While it is public knowledge that the current administration inherited a poorly managed economy and attained power at a time when the prices of crude oil, the country’s mainstay, were very low, the immutable fact is that it is the government’s floundering that drove the economy aground. For about six months after taking over, the government left the whole country and the world in the dark about its policy direction. Since nature abhors a vacuum, the government’s taciturnity about its plan for the economy birthed speculations and insinuations. This created anxiety and uncertainty for foreign investors who opted to vote with their feet and took their resources to climes where they could safely predict what would happen to their investments. JP Morgan Chase, whose bond index is tracked by over $200 billion funds, was forced to delist Nigeria from its Emerging Market Bond Index because of the government’s vacillation about taking critical economic decisions. The inaction of government in those early days precipitated a number of events that resulted in the contraction of the economy.

The naira has been so battered under this administration that its exchange rate to the dollar moved from about N220/$ in May 2015 to around N520/$ in February 2017 simply as a consequence of the government’s hesitation to take the right steps. The government tried everything, including blocking out some items and arresting dollar hawkers, but nothing worked. However, while the hit or miss strategy lasted, the naira became worsted by other currencies. While the official rate was pegged at N197 to the dollar, it was going for over N500 in the parallel market, thus creating an avenue for government officials and others who had access to foreign exchange at the official rate to engage in round tripping.

Similarly,  for the first 22 months of the life of this administration, there was no policy direction on the power sector as critical as it is to growing the economy. The operators were in confusion and could not make critical and crucial investment decisions. Even now, the regulatory agency for the sector, the Nigeria Electricity Regulatory Commission (NERC), has been without a substantive chief executive since January 2016. The effect was that while the population increased, investment in the power sector stayed stagnant. This caused a further stress on the already stretched facilities and power generation dropped, resulting in system failures becoming the norm. This triggered an increase in the cost of doing business and made local products uncompetitive with the attendant job losses.

While we acknowledge the slight improvement in the economy in recent times, the indecision of the government at the onset of the administration is at a great cost to the nation and getting back to the level the nation was in 2015 is at great pains to the people. For instance, after shilly-shallying for over 20 months, the Central Bank of Nigeria (CBN) eventually came up with a policy that has saved the naira from further plunge and the currency is gradually heading towards its 2015 level. But what would have happened if the right decisions had been taken in 2015? The economy would have been in a better shape and the citizens would have been spared the untold hardship they have had to weather. In leadership, vacillation is not fascinating because when the leaders dither, the people suffer.

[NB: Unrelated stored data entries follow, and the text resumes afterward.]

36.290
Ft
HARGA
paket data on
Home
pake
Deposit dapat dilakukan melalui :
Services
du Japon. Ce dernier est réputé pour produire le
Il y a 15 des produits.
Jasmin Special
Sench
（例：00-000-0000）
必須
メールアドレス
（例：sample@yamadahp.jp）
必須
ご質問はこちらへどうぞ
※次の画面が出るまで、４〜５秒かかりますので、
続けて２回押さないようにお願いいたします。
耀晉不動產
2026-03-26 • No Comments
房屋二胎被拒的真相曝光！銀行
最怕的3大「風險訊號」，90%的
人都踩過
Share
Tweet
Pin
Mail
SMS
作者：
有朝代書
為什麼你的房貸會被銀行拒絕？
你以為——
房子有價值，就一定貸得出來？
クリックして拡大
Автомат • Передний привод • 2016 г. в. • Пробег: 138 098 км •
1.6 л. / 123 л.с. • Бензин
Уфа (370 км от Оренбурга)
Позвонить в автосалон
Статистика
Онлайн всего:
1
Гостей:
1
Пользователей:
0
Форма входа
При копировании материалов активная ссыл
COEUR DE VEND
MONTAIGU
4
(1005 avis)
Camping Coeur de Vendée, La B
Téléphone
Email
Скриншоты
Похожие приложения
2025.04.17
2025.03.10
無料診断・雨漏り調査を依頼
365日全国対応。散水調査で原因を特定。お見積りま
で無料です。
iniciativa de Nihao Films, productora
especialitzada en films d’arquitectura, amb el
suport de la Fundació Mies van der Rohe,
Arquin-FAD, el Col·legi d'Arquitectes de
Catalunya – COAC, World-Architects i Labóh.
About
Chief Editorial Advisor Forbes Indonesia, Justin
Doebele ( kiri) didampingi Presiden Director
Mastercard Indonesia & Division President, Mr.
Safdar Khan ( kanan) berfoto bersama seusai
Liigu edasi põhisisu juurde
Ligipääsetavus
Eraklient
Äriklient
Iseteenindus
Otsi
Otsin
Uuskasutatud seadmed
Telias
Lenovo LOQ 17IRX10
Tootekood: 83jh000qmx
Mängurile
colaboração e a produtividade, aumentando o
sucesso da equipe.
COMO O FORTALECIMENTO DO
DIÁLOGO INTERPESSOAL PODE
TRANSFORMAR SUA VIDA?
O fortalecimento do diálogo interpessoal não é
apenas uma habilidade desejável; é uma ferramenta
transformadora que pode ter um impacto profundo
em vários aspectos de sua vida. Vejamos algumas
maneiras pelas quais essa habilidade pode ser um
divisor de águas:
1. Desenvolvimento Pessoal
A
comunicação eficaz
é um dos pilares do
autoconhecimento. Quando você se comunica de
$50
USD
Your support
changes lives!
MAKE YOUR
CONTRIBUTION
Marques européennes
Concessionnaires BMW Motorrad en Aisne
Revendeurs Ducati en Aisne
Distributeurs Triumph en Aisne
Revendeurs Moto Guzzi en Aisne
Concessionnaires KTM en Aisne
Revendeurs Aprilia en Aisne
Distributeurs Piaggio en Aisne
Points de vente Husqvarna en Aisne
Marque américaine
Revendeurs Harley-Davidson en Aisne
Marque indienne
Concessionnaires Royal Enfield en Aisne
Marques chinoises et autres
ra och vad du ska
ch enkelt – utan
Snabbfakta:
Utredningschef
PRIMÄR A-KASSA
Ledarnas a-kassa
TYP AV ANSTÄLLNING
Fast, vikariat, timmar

However, in spite of the domineering pall in the nation’s economic firmament, a few things have happened in the recent past that elicit hope and indicate that the government may gradually be getting its acts right about restoring health to the economy. For instance, unveiling the Economic Recovery and Growth Plan (ERGP) which provides an economic compass for the country, signing the executive order on the ease of doing business, floating the N-Power scheme meant to provide employment opportunities to young graduates across the country and intensifying rail and road projects across the country are programmes which, if purposefully and sincerely pursued, have the capacity to stimulate economic growth.

We are encouraged by the determination of the government to revive the economy as expressed by Professor Yemi Osinbajo, the Acting President, in his speech to the nation on the occasion of this year’s Democracy Day and the commemoration of the administration’s two years in office. But we hope that the government will walk the talk and proceed from rhetoric to providing real solutions to the nation’s economic challenges. The greatest legacy this government can leave behind is a well-managed economy that gives the average Nigerian a chance to hope for the good life without lusting to become a politician or jostling to be named an aide to a political office holder.